> _ACTION ITEM_
Which lines below contain "Email"? Pull them out.

Dataset entries:
------------------------------------------------------------------------
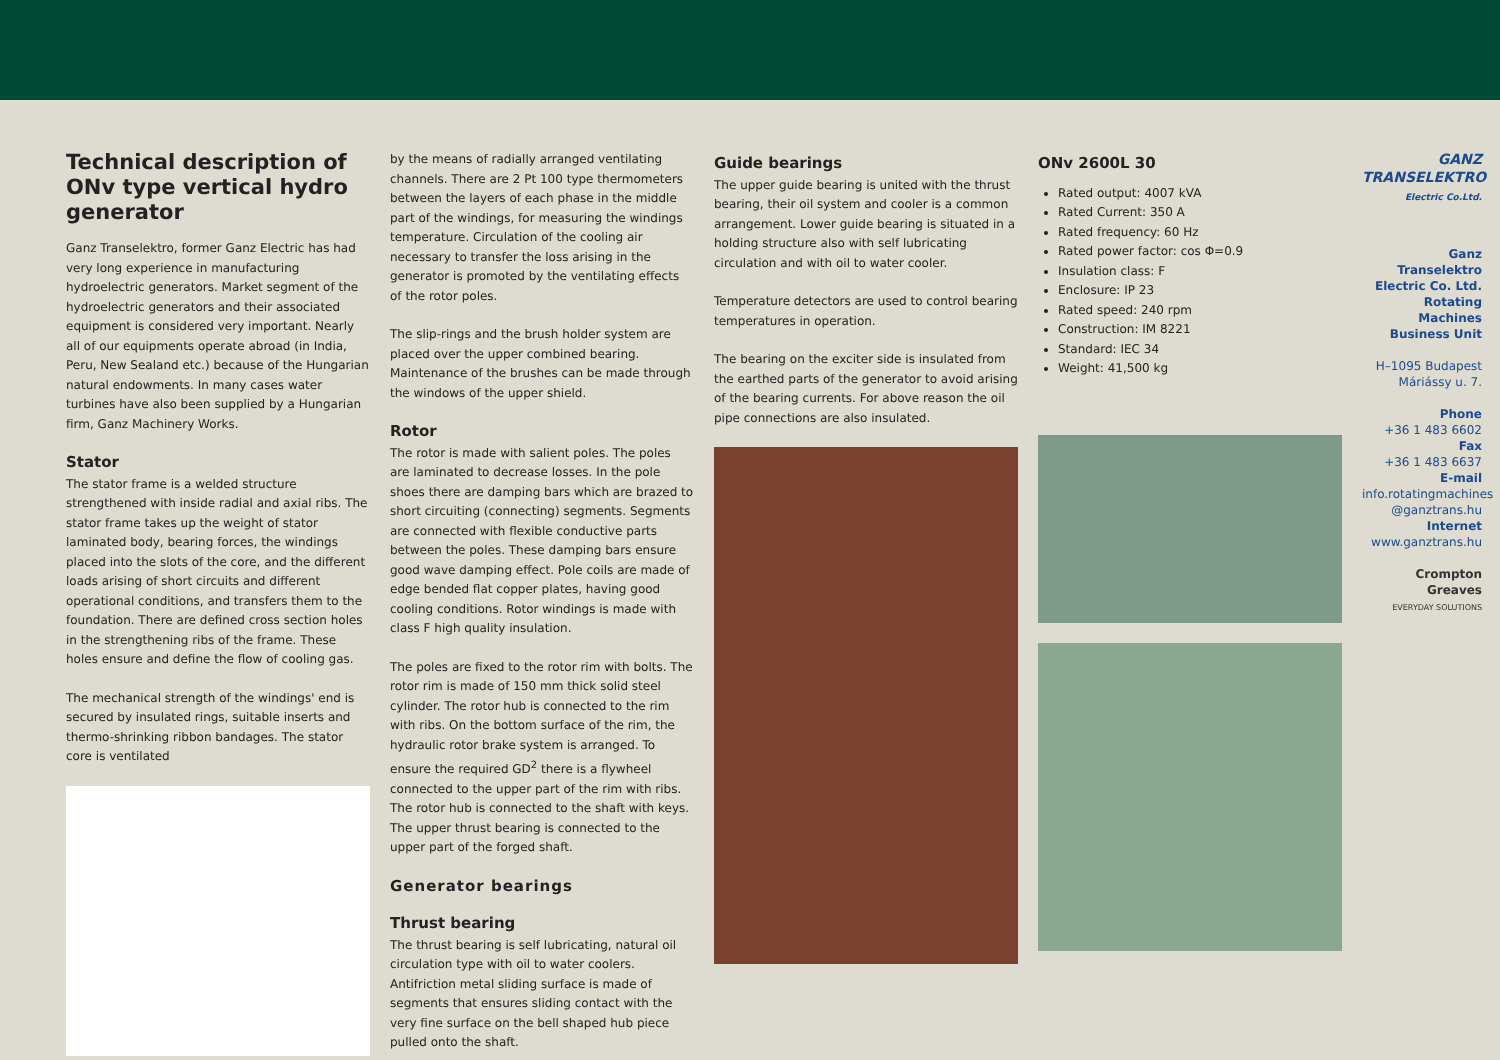Technical description of ONv type vertical hydro generator
Ganz Transelektro, former Ganz Electric has had very long experience in manufacturing hydroelectric generators. Market segment of the hydroelectric generators and their associated equipment is considered very important. Nearly all of our equipments operate abroad (in India, Peru, New Sealand etc.) because of the Hungarian natural endowments. In many cases water turbines have also been supplied by a Hungarian firm, Ganz Machinery Works.
Stator
The stator frame is a welded structure strengthened with inside radial and axial ribs. The stator frame takes up the weight of stator laminated body, bearing forces, the windings placed into the slots of the core, and the different loads arising of short circuits and different operational conditions, and transfers them to the foundation. There are defined cross section holes in the strengthening ribs of the frame. These holes ensure and define the flow of cooling gas.
The mechanical strength of the windings' end is secured by insulated rings, suitable inserts and thermo-shrinking ribbon bandages. The stator core is ventilated
by the means of radially arranged ventilating channels. There are 2 Pt 100 type thermometers between the layers of each phase in the middle part of the windings, for measuring the windings temperature. Circulation of the cooling air necessary to transfer the loss arising in the generator is promoted by the ventilating effects of the rotor poles.
The slip-rings and the brush holder system are placed over the upper combined bearing. Maintenance of the brushes can be made through the windows of the upper shield.
Rotor
The rotor is made with salient poles. The poles are laminated to decrease losses. In the pole shoes there are damping bars which are brazed to short circuiting (connecting) segments. Segments are connected with flexible conductive parts between the poles. These damping bars ensure good wave damping effect. Pole coils are made of edge bended flat copper plates, having good cooling conditions. Rotor windings is made with class F high quality insulation.
The poles are fixed to the rotor rim with bolts. The rotor rim is made of 150 mm thick solid steel cylinder. The rotor hub is connected to the rim with ribs. On the bottom surface of the rim, the hydraulic rotor brake system is arranged. To ensure the required GD<sup>2</sup> there is a flywheel connected to the upper part of the rim with ribs. The rotor hub is connected to the shaft with keys. The upper thrust bearing is connected to the upper part of the forged shaft.
Generator bearings
Thrust bearing
The thrust bearing is self lubricating, natural oil circulation type with oil to water coolers. Antifriction metal sliding surface is made of segments that ensures sliding contact with the very fine surface on the bell shaped hub piece pulled onto the shaft.
Guide bearings
The upper guide bearing is united with the thrust bearing, their oil system and cooler is a common arrangement. Lower guide bearing is situated in a holding structure also with self lubricating circulation and with oil to water cooler.
Temperature detectors are used to control bearing temperatures in operation.
The bearing on the exciter side is insulated from the earthed parts of the generator to avoid arising of the bearing currents. For above reason the oil pipe connections are also insulated.
ONv 2600L 30
Rated output: 4007 kVA
Rated Current: 350 A
Rated frequency: 60 Hz
Rated power factor: cos Φ=0.9
Insulation class: F
Enclosure: IP 23
Rated speed: 240 rpm
Construction: IM 8221
Standard: IEC 34
Weight: 41,500 kg
GANZ
TRANSELEKTRO
Electric Co.Ltd.
Ganz Transelektro Electric Co. Ltd. Rotating Machines Business Unit
H–1095 Budapest Máriássy u. 7.
Phone
+36 1 483 6602
Fax
+36 1 483 6637
E-mail
info.rotatingmachines @ganztrans.hu
Internet
www.ganztrans.hu
Crompton Greaves
EVERYDAY SOLUTIONS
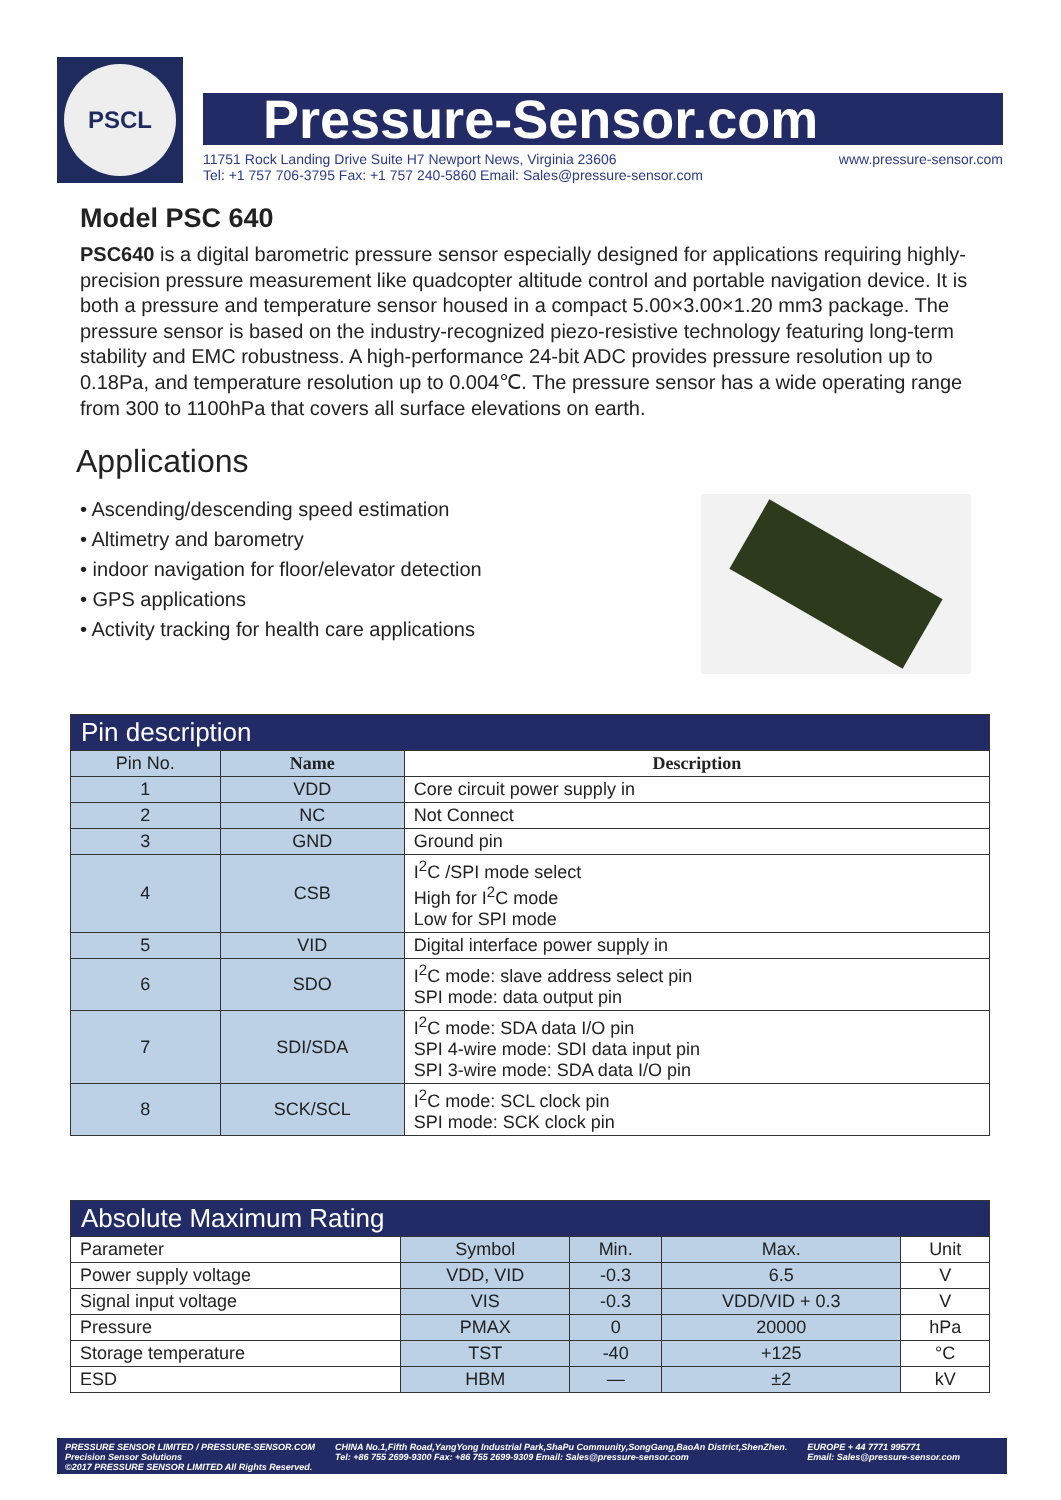PSCL
Pressure-Sensor.com
11751 Rock Landing Drive Suite H7 Newport News, Virginia 23606
Tel: +1 757 706-3795 Fax: +1 757 240-5860 Email: Sales@pressure-sensor.com www.pressure-sensor.com
Model PSC 640
PSC640 is a digital barometric pressure sensor especially designed for applications requiring highly-precision pressure measurement like quadcopter altitude control and portable navigation device. It is both a pressure and temperature sensor housed in a compact 5.00×3.00×1.20 mm3 package. The pressure sensor is based on the industry-recognized piezo-resistive technology featuring long-term stability and EMC robustness. A high-performance 24-bit ADC provides pressure resolution up to 0.18Pa, and temperature resolution up to 0.004℃. The pressure sensor has a wide operating range from 300 to 1100hPa that covers all surface elevations on earth.
Applications
• Ascending/descending speed estimation
• Altimetry and barometry
• indoor navigation for floor/elevator detection
• GPS applications
• Activity tracking for health care applications
| Pin description | | |
| --- | --- | --- |
| Pin No. | Name | Description |
| 1 | VDD | Core circuit power supply in |
| 2 | NC | Not Connect |
| 3 | GND | Ground pin |
| 4 | CSB | I<sup>2</sup>C /SPI mode select High for I<sup>2</sup>C mode Low for SPI mode |
| 5 | VID | Digital interface power supply in |
| 6 | SDO | I<sup>2</sup>C mode: slave address select pin SPI mode: data output pin |
| 7 | SDI/SDA | I<sup>2</sup>C mode: SDA data I/O pin SPI 4-wire mode: SDI data input pin SPI 3-wire mode: SDA data I/O pin |
| 8 | SCK/SCL | I<sup>2</sup>C mode: SCL clock pin SPI mode: SCK clock pin |
| Absolute Maximum Rating | | | | |
| --- | --- | --- | --- | --- |
| Parameter | Symbol | Min. | Max. | Unit |
| Power supply voltage | VDD, VID | -0.3 | 6.5 | V |
| Signal input voltage | VIS | -0.3 | VDD/VID + 0.3 | V |
| Pressure | PMAX | 0 | 20000 | hPa |
| Storage temperature | TST | -40 | +125 | °C |
| ESD | HBM | — | ±2 | kV |
PRESSURE SENSOR LIMITED / PRESSURE-SENSOR.COM
Precision Sensor Solutions
©2017 PRESSURE SENSOR LIMITED All Rights Reserved.
CHINA No.1,Fifth Road,YangYong Industrial Park,ShaPu Community,SongGang,BaoAn District,ShenZhen.
Tel: +86 755 2699-9300 Fax: +86 755 2699-9309 Email: Sales@pressure-sensor.com
EUROPE + 44 7771 995771
Email: Sales@pressure-sensor.com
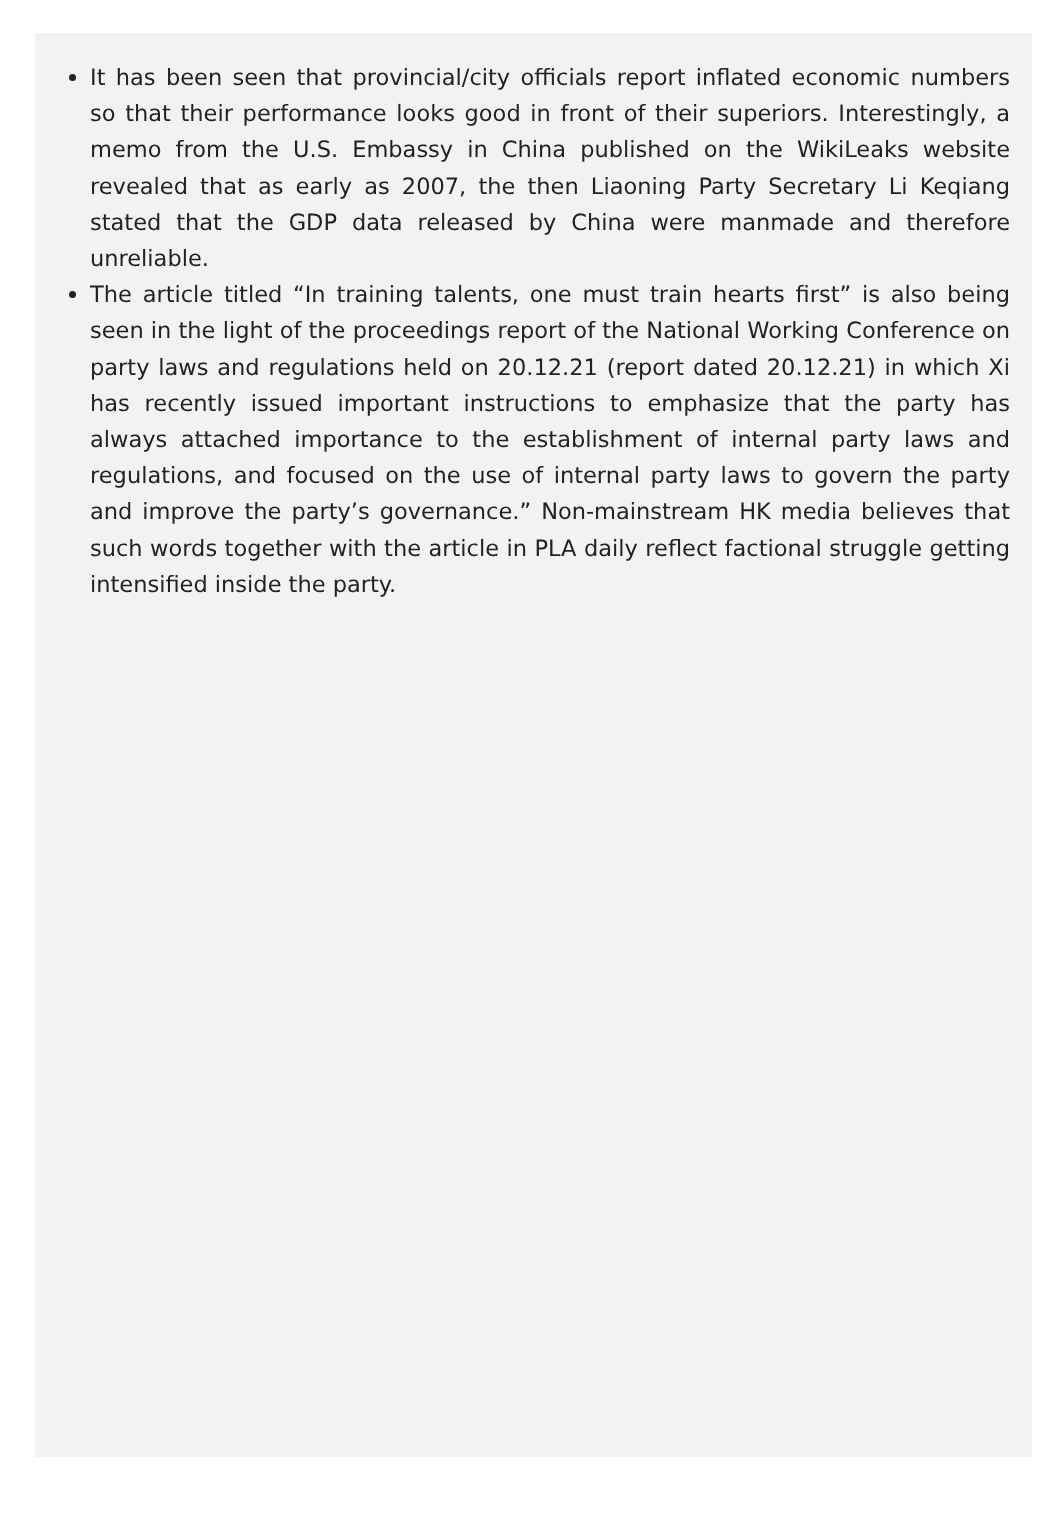It has been seen that provincial/city officials report inflated economic numbers so that their performance looks good in front of their superiors. Interestingly, a memo from the U.S. Embassy in China published on the WikiLeaks website revealed that as early as 2007, the then Liaoning Party Secretary Li Keqiang stated that the GDP data released by China were manmade and therefore unreliable.
The article titled “In training talents, one must train hearts first” is also being seen in the light of the proceedings report of the National Working Conference on party laws and regulations held on 20.12.21 (report dated 20.12.21) in which Xi has recently issued important instructions to emphasize that the party has always attached importance to the establishment of internal party laws and regulations, and focused on the use of internal party laws to govern the party and improve the party’s governance.” Non-mainstream HK media believes that such words together with the article in PLA daily reflect factional struggle getting intensified inside the party.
------------------------------------------------------------------------
> _PROBLEM SOLUTION_
Tel: +1 757 706-3795 Fax: +1 757 240-5860 Email: Sales@pressure-sensor.com www.pressure-sensor.com
Tel: +86 755 2699-9300 Fax: +86 755 2699-9309 Email: Sales@pressure-sensor.com
Email: Sales@pressure-sensor.com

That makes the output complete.